For 28 years we poured all our energy fighting for free and fair elections. We won that battle, optimistic and sure that after that we would build the future that we’re capable of constructing. Yet, two and quarter decades later, we still face a default future; we still fight and quarrel like little bedraggled children on a village dam; we still cannot make our Parliament work; we still harbour grotesque mediocrity in our national media; we still see poor governance across the society.
Most telling, we fail to grasp the new age of the world, with its imperative of building Guyana into a Knowledge Society.
To build the golden future, the El Dorado future, the Guyana Dream, we must engineer a new way of being. We cannot allow folks who wake up refusing to read classic literature, who stubbornly refuse to cultivate an educated imagination, to shape the national conversation.
To build the kind of future that we’re capable of; that is embedded in our genetic makeup as the Guyanese nation, we must envision and create a National Vision to map a path that generates the future where Guyana is among the foremost Knowledge Society in the world.
We’re capable of cultivating our minds, each individual Guyanese, so that instead of idly cussing out each other and picking isolated issues to complain about and scapegoat and blame others about, we roll up our sleeves to become solution-generators.
The path to cultivating our minds is a simple one: we must re-engage the Guyanese Diaspora in the work of cultivating the Guyanese homeland into a society of knowledge workers.
Understandably, local Guyanese view the Diaspora Guyanese community with fear and trepidation, because of the insecurity, distrust and subconscious inferiority complex inherent at home.
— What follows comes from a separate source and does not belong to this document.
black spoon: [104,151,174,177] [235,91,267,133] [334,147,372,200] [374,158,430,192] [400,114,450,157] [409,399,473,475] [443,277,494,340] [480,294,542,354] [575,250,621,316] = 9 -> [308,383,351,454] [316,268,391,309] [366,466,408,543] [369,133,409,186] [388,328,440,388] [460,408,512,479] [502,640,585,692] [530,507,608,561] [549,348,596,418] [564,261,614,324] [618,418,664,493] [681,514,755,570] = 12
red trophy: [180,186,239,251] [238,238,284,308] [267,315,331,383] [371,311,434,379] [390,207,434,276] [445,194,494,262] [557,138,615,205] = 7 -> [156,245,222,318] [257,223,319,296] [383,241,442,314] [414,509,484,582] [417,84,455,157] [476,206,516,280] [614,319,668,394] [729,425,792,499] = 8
In the same breath, most overseas Guyanese look down on home-based Guyanese, assuming an ignorant superiority complex. We’re all Guyanese, and we must join hands across the global village to make the Guyana Dream a living reality.
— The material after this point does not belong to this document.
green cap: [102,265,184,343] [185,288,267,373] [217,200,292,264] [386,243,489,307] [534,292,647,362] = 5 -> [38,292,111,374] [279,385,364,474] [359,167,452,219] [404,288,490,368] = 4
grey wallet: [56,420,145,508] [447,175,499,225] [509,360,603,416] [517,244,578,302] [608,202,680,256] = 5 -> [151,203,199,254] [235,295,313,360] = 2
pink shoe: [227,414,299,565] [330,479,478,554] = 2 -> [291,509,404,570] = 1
One bright example, of the possibility inherent in the Diaspora, shows up in the fact that Guyanese at home who are visually impaired, and in fact all blind persons, could now look forward to a bright future, where they could attend University. The Guyana Society for the Blind is now a transformed place, full of optimism, hope and vibrancy, engaged in creating a new future for its community.
How did that happen?
Just a couple years ago, talking to a blind person at the Blind Institute on High Street, Georgetown, saw pessimism about the future, and a degree of hopelessness.
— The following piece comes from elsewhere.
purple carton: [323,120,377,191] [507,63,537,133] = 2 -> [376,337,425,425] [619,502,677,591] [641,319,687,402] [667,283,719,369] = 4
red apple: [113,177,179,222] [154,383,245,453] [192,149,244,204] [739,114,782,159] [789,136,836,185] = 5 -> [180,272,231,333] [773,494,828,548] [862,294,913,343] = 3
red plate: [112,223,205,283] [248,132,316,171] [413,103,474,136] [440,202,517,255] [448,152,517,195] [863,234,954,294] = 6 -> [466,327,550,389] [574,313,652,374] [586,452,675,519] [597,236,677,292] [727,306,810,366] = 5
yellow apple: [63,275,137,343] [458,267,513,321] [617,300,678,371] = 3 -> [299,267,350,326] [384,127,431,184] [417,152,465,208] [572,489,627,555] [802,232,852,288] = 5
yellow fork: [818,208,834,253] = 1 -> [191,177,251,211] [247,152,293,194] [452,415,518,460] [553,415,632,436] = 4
But one Diaspora Guyanese, Mr Raj Tribhuwan, came home and made a monumental difference. Through his Canadian Foundation, set up to transform how the visually impaired person builds his or her life, Tribhuwan caused a huge transformation in Guyana: today every blind person, every visually impaired individual, has the opportunity to become a knowledge worker, able to write subjects at the Caribbean Examinations Council (CXC), and attend University.
We ignore success stories like this, as we enthusiastically claw our way into verbal mudfights, more willing to engage in verbal cuss outs than generate, discuss and cultivate a national arena where solutions spring forth to bud new gardens that grow a great Guyanese nation.
We face all sorts of problems, ranging from governance to a myopic, poor national media landscape, one that demoralises the citizen, but if we focus on those problems, we would stumble into a default future where the problems perpetuate, ad infinitum, a la the democracy problem.
Twenty-two years ago we were fighting for free and fair elections; today we fight for local government elections. We are stumbling into our default future, spinning senselessly to nowhere as a nation, caught in a vicious circle.
We must see and feel the difference between our default future, and the future that we create, cultivate and inculcate into the heart and soul of every Guyanese citizen.
The Guyanese future is for us to shape and design.